Their most well known project 'Martin/Molloy', had a run of four years and released three ARIA Award-winning compilation albums – The Brown Album (1995), Poop Chute (1996) and Eat Your Peas (1998).

In mid-2007, the duo had a falling out following a dispute over the production of the DVD for the film Boytown and have not worked together since.

TV:
- The Mick Molloy Show (1999)
- Any Given Sunday (2006) (Molloy)
- The Nation (2007) (Molloy)
- Before the Game (2007-2013) (Molloy)
- The Jesters (2009, 2011) (Molloy)
- A Quiet Word With.... (2010-2011) (Martin)
- The Joy of Sets (2011) (Martin)

Radio:
- Bulltwang (Sept.-Dec. 1991)
- Martin/Molloy (1995–1998)
- Tough Love (2004–2006)
- Get This (with Tony Martin) (2006–2007)
- The Lonely Hearts Club (with Tony Martin) (Feb-April 2011)
- The Hot Breakfast (with Mick Molloy) (2011-2017)

Film:
- Tackle Happy (2000)
- Crackerjack (2002)
- Bad Eggs (2003)
- BoyTown (2006)

Books:
- Lolly Scramble (by Tony Martin) (2005)
- A Nest of Occasionals (by Tony Martin) (2009)
- Scarcely Relevant (by Tony Martin) (ebook-2012)
- Deadly Kerfuffle (by Tony Martin) (2017)

===Other cast members===
Michael Veitch and Marg Downey returned to sketch comedy in Let Loose Live (2005), but the show was axed after only two episodes due to poor ratings.

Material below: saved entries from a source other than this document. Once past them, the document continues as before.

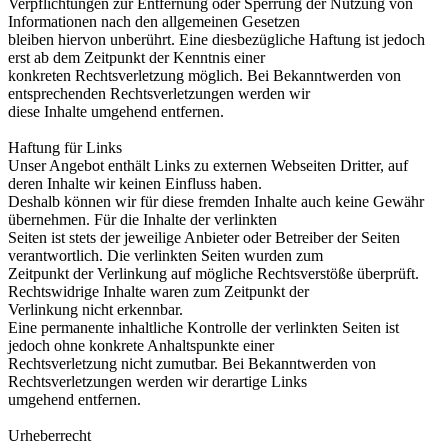
Verpflichtungen zur Entfernung oder Sperrung der Nutzung von
Informationen nach den allgemeinen Gesetzen
bleiben hiervon unberührt. Eine diesbezügliche Haftung ist jedoch
erst ab dem Zeitpunkt der Kenntnis einer
konkreten Rechtsverletzung möglich. Bei Bekanntwerden von
entsprechenden Rechtsverletzungen werden wir
diese Inhalte umgehend entfernen.
Haftung für Links
Unser Angebot enthält Links zu externen Webseiten Dritter, auf
deren Inhalte wir keinen Einfluss haben.
Deshalb können wir für diese fremden Inhalte auch keine Gewähr
übernehmen. Für die Inhalte der verlinkten
Seiten ist stets der jeweilige Anbieter oder Betreiber der Seiten
verantwortlich. Die verlinkten Seiten wurden zum
Zeitpunkt der Verlinkung auf mögliche Rechtsverstöße überprüft.
Rechtswidrige Inhalte waren zum Zeitpunkt der
Verlinkung nicht erkennbar.
Eine permanente inhaltliche Kontrolle der verlinkten Seiten ist
jedoch ohne konkrete Anhaltspunkte einer
Rechtsverletzung nicht zumutbar. Bei Bekanntwerden von
Rechtsverletzungen werden wir derartige Links
umgehend entfernen.
Urheberrecht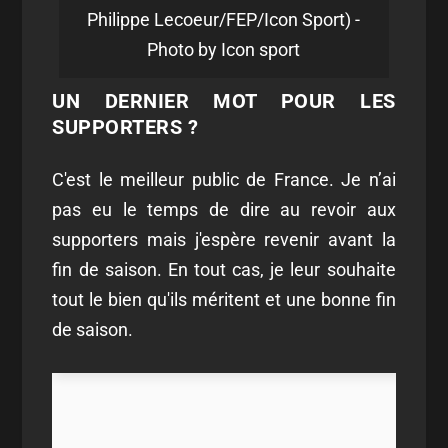
Philippe Lecoeur/FEP/Icon Sport) -
Photo by Icon sport
UN DERNIER MOT POUR LES
SUPPORTERS ?
C'est le meilleur public de France. Je n’ai
pas eu le temps de dire au revoir aux
supporters mais j'espère revenir avant la
fin de saison. En tout cas, je leur souhaite
tout le bien qu'ils méritent et une bonne fin
de saison.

Veitch starred in the short-lived Channel 7 period sitcom Bligh (1992) and was a cast-regular in the TV-1 comedy series Shock Jock (2001-2002) and more recently on the Comedy Channel's Open Slather (2015). He also served as the host of ABC-TV's Sunday Arts, worked as an announcer on ABC radio, has authored six books (four of them on Second World War aviation) and has made successful forays into theatre including starring as Molly Meldrum in the Countdown tribute musical I Can't Believe its not Countdown.

Downey has appeared in a number of film and TV productions, in both comedic and dramatic roles, including the 1994 television movie Economy Class, the 2000 sitcom Sit Down, Shut Up, a recurring role in Kath & Kim and appearances in the 2006 US series Nightmares & Dreamscapes and the 2012 movie Kath & Kimderella.

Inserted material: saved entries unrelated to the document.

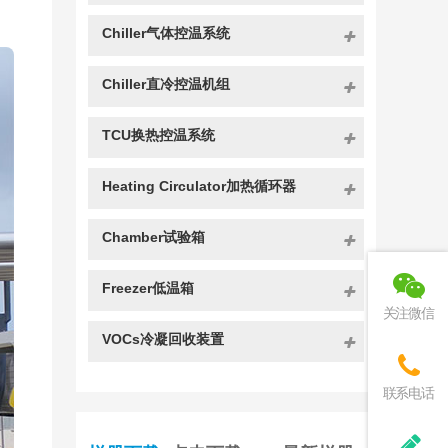
Chiller气体控温系统
Chiller直冷控温机组
TCU换热控温系统
Heating Circulator加热循环器
Chamber试验箱
Freezer低温箱
关注微信
VOCs冷凝回收装置
联系电话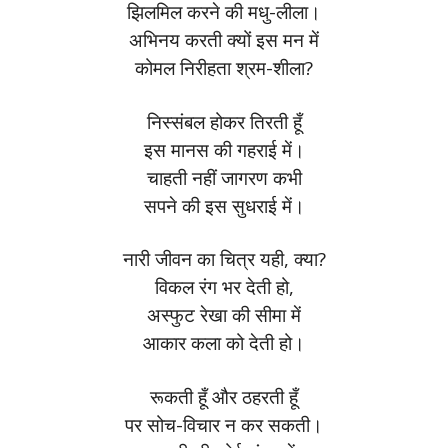
झिलमिल करने की मधु-लीला।
अभिनय करती क्यों इस मन में
कोमल निरीहता श्रम-शीला?
निस्संबल होकर तिरती हूँ
इस मानस की गहराई में।
चाहती नहीं जागरण कभी
सपने की इस सुधराई में।
नारी जीवन का चित्र यही, क्या?
विकल रंग भर देती हो,
अस्फुट रेखा की सीमा में
आकार कला को देती हो।
रूकती हूँ और ठहरती हूँ
पर सोच-विचार न कर सकती।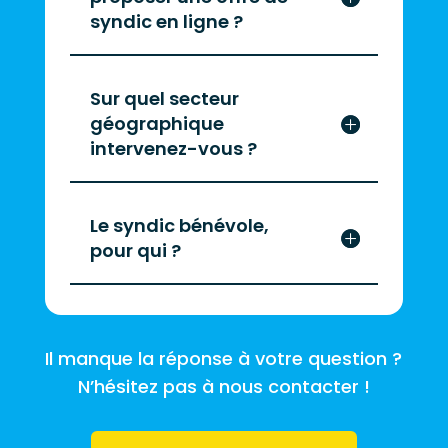
syndic en ligne ?
Sur quel secteur
géographique
intervenez-vous ?
Le syndic bénévole,
pour qui ?
Il manque la réponse à votre question ?
N’hésitez pas à nous contacter !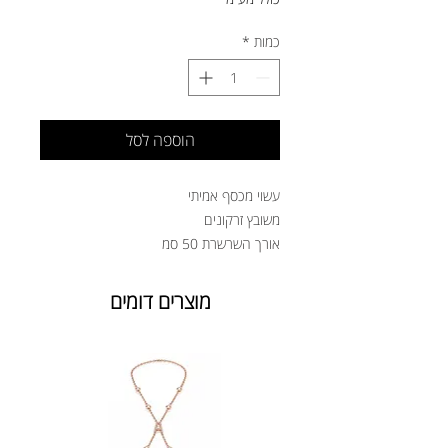
כמות
*
הוספה לסל
עשוי מכסף אמיתי
משובץ זרקונים
אורך השרשרת 50 סמ
מוצרים דומים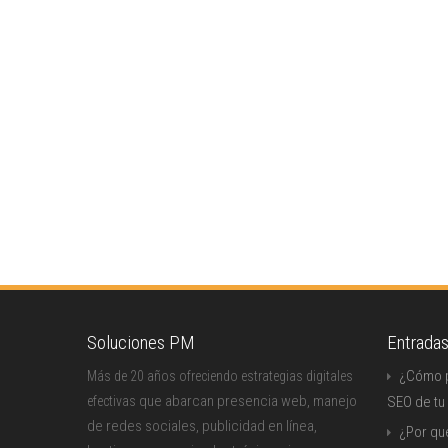
Soluciones PM
Entrada
¿Cómo p
Más de 20 años ofreciendo estrategias digitales
que abarcan presencia web, manejo
efectivas
SEO de tu
de redes sociales, publicidad en línea,
¿Por qu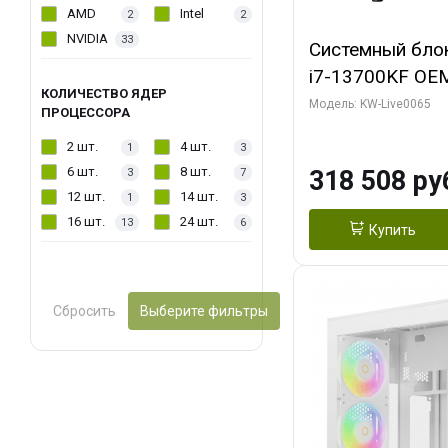
AMD
Intel
2
2
NVIDIA
33
Системный блок 
i7-13700KF OEM 
КОЛИЧЕСТВО ЯДЕР
7, C16 8EC/8PC
Модель: KW-Live0065
ПРОЦЕССОРА
модуля)/ ASUS
2 шт.
4 шт.
1
3
OC 16GB GDDR7 
6 шт.
8 шт.
318 508 ру
3
7
2/ 1 ТБ SSD)
12 шт.
14 шт.
1
3
16 шт.
24 шт.
13
6
Купить
Сбросить
Выберите фильтры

Nick Bufalo has gone on to be a television director who has made several videos and specials with Australian children's band The Wiggles.

Jason Stephens is now the director of development for Fremantlemedia Australia, one of Australia's independent television production companies. He produced The King, a television movie based on the life of Graham Kennedy, and is the executive producer of Newstopia (2007–08) with Shaun Micallef. Stephens was also the creator of The Choir of Hard Knocks.

John Harrison left the group at the end of 1991 and virtually 'retired' from comedy, embarking on a career in the corporate sector. However, he made several guest appearances on The Late Show (1992-1993) and had a brief cameo as a newsreader on Tony Martin's 2003 film Bad Eggs.

Judith Lucy has had a career in stand-up comedy and has also worked in radio, appeared in the films Crackerjack and Bad Eggs and starred in two ABC-TV series Judith Lucy's Spiritual Journey and Judith Lucy is All Woman.